In deze zaak, die voor de Rechtbank Groningen is behandeld, betreft het een geschil tussen eiser en gedaagde over een koopovereenkomst van een woning te Appingedam. Eiser, vertegenwoordigd door advocaat mr. F.H. Kappelhof, heeft de woning gekocht van gedaagde, die werd bijgestaan door advocaat mr. G.C.A. Dwarshuis-Doornbos. De koopovereenkomst werd op 5 en 6 januari 2009 ondertekend, en de eigendomsoverdracht vond plaats op 27 februari 2009. Eiser heeft na de overdracht gebreken geconstateerd, waaronder bodemverontreiniging met asbest en andere schadelijke stoffen, en heeft gedaagde aansprakelijk gesteld voor deze gebreken. Eiser vorderde onder andere een verklaring voor recht dat gedaagde tekort is geschoten in de nakoming van de koopovereenkomst en dat hij schadeplichtig is.
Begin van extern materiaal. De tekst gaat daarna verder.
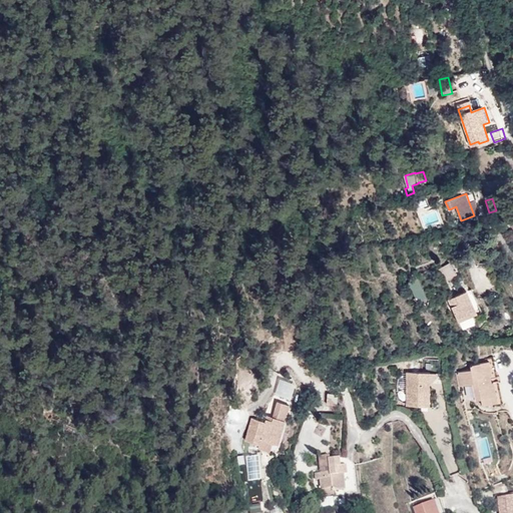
[(475,200),(469,202),(474,215),(480,212),(475,200)]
De rechtbank heeft de feiten en de procedure in detail onderzocht. Eiser stelde dat de woning niet voldeed aan de eisen van conformiteit zoals vastgelegd in de koopovereenkomst, en dat de aanwezigheid van asbest en andere verontreinigingen het normale gebruik van de woning belemmerde. Gedaagde betwistte deze claims en stelde dat eiser op de hoogte was van de verontreiniging en dat de gebreken voor zijn rekening kwamen. De rechtbank oordeelde dat de bepalingen in de koopovereenkomst, met name artikel 5.1 en 5.3, bepalend zijn voor de aansprakelijkheid van gedaagde. De rechtbank concludeerde dat gedaagde niet aansprakelijk was voor de gebreken, omdat deze niet het normale gebruik van de woning belemmerden en eiser onvoldoende bewijs had geleverd voor zijn claims.
De rechtbank heeft besloten om een deskundige te benoemen om de verontreiniging van de bodem te onderzoeken en te bepalen of deze het normale gebruik van de woning in de weg staat. De zaak is aangehouden voor verdere behandeling en de rolzitting is gepland op 25 januari 2012.